#### DATA RECORDS

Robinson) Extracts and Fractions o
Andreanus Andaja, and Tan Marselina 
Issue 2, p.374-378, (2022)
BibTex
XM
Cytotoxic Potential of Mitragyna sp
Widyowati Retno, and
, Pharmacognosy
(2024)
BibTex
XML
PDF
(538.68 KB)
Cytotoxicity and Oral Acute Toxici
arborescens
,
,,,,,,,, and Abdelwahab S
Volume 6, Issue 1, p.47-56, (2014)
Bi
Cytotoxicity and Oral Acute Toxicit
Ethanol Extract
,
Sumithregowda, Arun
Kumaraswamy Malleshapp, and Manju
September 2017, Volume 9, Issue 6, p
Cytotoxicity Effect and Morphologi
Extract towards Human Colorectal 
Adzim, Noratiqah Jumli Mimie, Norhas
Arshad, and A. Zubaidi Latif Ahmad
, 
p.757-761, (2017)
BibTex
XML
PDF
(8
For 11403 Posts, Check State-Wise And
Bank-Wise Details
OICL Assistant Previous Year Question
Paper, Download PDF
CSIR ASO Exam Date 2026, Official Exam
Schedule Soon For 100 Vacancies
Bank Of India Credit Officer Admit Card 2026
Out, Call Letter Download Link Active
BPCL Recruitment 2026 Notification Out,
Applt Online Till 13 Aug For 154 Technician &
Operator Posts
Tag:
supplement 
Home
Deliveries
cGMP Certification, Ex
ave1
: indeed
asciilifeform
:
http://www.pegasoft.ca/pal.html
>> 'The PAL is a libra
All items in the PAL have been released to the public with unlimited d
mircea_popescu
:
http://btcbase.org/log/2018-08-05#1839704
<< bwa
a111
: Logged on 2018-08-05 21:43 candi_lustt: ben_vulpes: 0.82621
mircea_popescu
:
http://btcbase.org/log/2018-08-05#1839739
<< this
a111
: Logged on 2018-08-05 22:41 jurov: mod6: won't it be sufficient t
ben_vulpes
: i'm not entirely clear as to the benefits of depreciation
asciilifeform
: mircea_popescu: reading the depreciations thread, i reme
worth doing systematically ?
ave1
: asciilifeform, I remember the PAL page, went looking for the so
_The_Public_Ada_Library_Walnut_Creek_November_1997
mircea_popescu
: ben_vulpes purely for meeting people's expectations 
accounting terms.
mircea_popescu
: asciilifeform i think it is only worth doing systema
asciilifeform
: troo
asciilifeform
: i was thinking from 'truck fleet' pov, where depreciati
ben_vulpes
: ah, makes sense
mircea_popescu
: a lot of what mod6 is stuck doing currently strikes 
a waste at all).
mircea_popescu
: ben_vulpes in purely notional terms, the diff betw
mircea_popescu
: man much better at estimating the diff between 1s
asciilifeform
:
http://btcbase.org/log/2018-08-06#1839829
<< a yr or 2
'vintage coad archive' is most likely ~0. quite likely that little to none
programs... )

########
#### DATA RECORDS

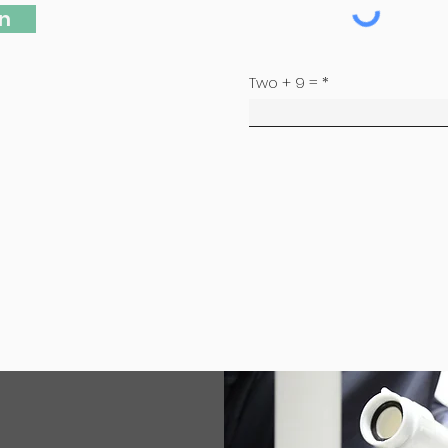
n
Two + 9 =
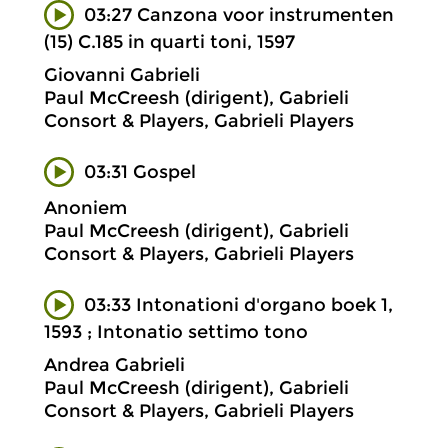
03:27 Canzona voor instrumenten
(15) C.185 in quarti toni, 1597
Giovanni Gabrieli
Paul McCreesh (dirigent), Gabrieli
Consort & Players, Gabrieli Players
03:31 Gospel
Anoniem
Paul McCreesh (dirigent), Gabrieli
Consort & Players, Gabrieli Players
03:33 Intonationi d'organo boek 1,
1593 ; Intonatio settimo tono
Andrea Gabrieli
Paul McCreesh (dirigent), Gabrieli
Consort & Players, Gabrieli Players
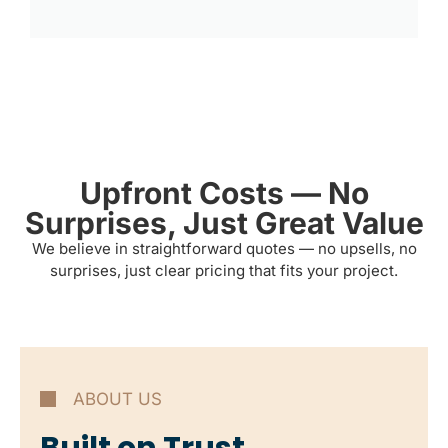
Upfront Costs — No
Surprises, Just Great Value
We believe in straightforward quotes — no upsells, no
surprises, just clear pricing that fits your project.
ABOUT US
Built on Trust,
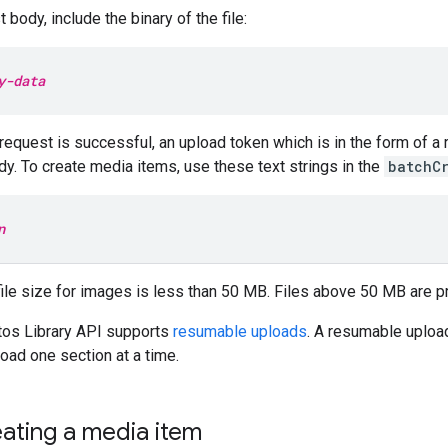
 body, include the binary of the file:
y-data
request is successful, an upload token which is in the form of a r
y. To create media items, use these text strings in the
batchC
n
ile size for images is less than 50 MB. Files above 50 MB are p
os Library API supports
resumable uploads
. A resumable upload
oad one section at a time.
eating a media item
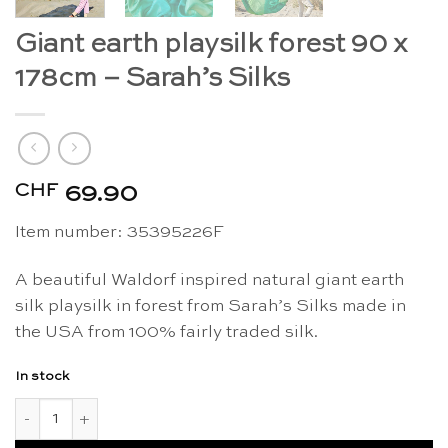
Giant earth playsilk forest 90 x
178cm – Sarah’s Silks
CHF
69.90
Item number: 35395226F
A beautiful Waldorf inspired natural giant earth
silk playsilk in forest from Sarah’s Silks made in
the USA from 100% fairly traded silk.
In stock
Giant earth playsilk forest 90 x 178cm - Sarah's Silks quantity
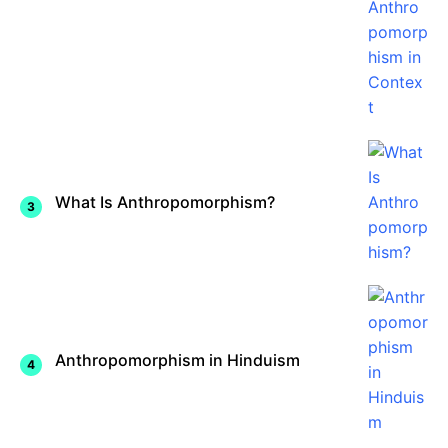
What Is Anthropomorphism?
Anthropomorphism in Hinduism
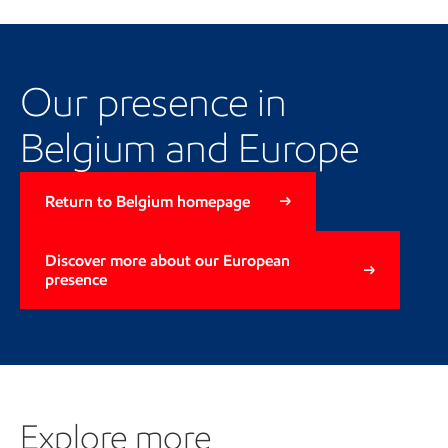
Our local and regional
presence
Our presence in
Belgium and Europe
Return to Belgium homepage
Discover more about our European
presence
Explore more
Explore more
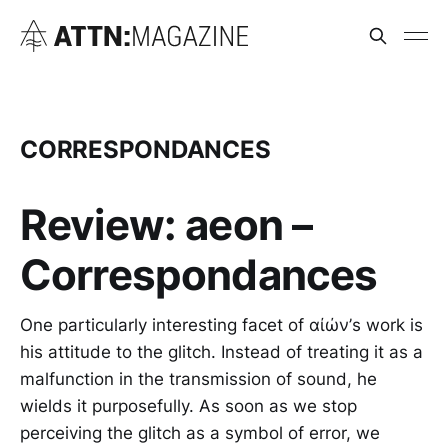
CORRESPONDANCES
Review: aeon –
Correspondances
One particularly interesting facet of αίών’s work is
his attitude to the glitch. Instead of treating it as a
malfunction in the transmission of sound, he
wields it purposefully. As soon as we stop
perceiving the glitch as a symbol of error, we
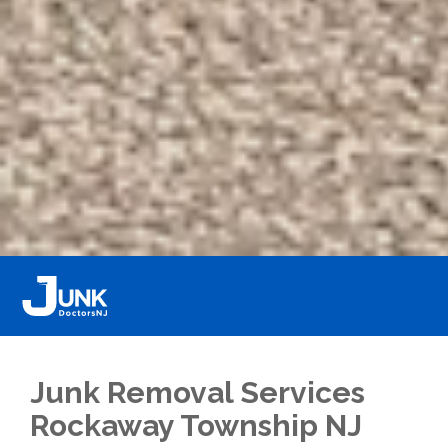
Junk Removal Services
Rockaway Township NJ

########

PROMPT -> Counting every line of the records above that has the word "Bank", state the total and give nothing besides it.

SOLUTION TO THIS PROBLEM -> 2